Ich bin für eine Woche Flaneurin bei der Volksbühne und erkunde Neubritz. Es gibt ein Überangebot an Kfz-Werkstätten, unter denen die Werkstatt von Jürgen Köppen zumindest den auffälligsten Namen hat und unter www.naegel-mit-koeppen.de auch im Internet seine Dienste anbietet.
Man könnte die Gegend von der Außenwelt abschneiden und sie würde gut und gern ein paar Wochen überleben. Es gibt etliche Kneipen und Imbisse, Restaurants, acht bis zehn große Lebensmittelmärkte der mittleren bis unteren Preisklasse, Videotheken, ein Sexkino, eine "Muscelfactory", einen Schulgarten, Internetcafés, Tankstellen und sogar einen Betrieb für Fernsteuergeräte.
An diesem Dienstag fielen gegen fünf die ersten Tropfen. Dialektik war, dass ich baden ging und die anderen nass wurden. Ich wollte wissen, welchen Stellenwert das Spaßbad BLUB in der Umgebung hat. Ich hätte mir die Frage schon am Eingang beantworten können. Eine anderthalb Stundenkarte kostet 8,20 Euro, für Kinder 6,10 Euro. In der Sauna zahlt man für vier Stunden 15,80 Euro. Jetzt im Sommer gibt es die Tageskarte zum Preis der Vier-Stundenkarte, weshalb sich die wenigen Gäste gemütlich eingerichtet haben auf ihren Liegestühlen. Man spielt Karten und hat Stullen mitgebracht. Auffällig ist das Überangebot an Solarium-überbräunten-Männern mit Schnauzer und Goldkette. Einer stolziert in seiner neongrünen Stringtangabadehose im Garten auf und ab, bis es anfängt, Strippen zu regnen und niemand mehr hinsieht.

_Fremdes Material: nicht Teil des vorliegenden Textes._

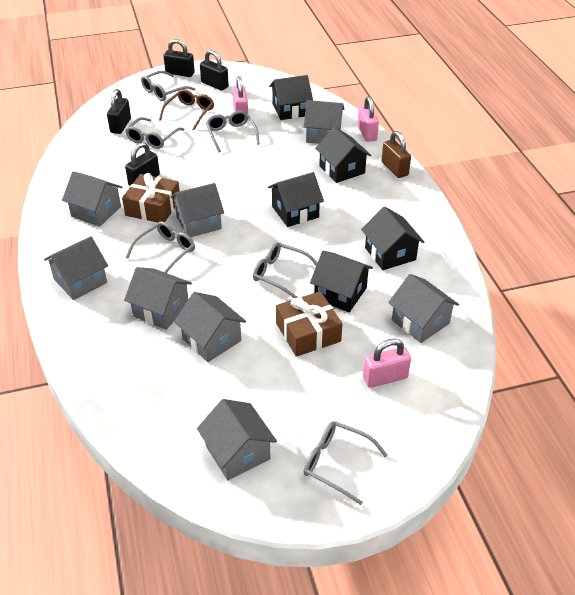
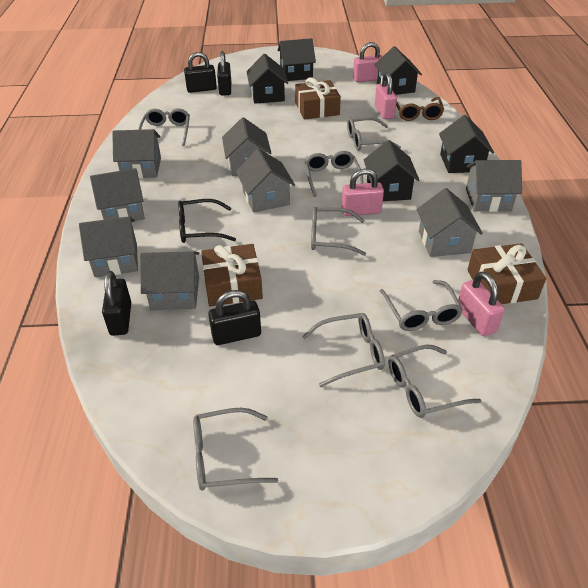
black glasses: 0 -> 1
brown gift: 2 -> 3
brown padlock: 1 -> 0
grey glasses: 6 -> 8
pink padlock: 3 -> 4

Als es endlich aufhört und für Momente die Sonne durch die Wolken lugt, herrscht auf dem Gelände, wo die Volksbühne ihre Theaterwagen aufgestellt hat, Ferienlageratmosphäre. Es wird sogar Post ausgegeben. Nur mit dem Theaterabend ist es vorbei, denn der Regen hat die Tonanlage außer Betrieb gesetzt. Alle sind nass, bei mir sind es nur das Handtuch und der Badeanzug.
Gelangweilt davon, dass auf der Bühne nichts stattfand, bringen die stromernden Jungen am Abend eine Fassbrauseperformance in drei Phasen: 1. Phase: Man tut so, als ob man Durst hat und lässt sich eine Fassbrause schenken. 2. Phase: Man beschmaddert den Fußboden des "Billig"-Wagens bis in die letzte Ecke. 3. Man verlässt die Bühne, durchquert den Zuschauerraum und zerschlägt draußen auf der Straße die Flaschen. Theaterkritiker hätten sicherlich moniert, dass die Nähe zur Castorfschen Ästhetik zu eindeutig sei. Tatsache ist allerdings, dass in der Gegend fast niemand die Volksbühne kennt. Theater kann man sich schließlich auch selber machen.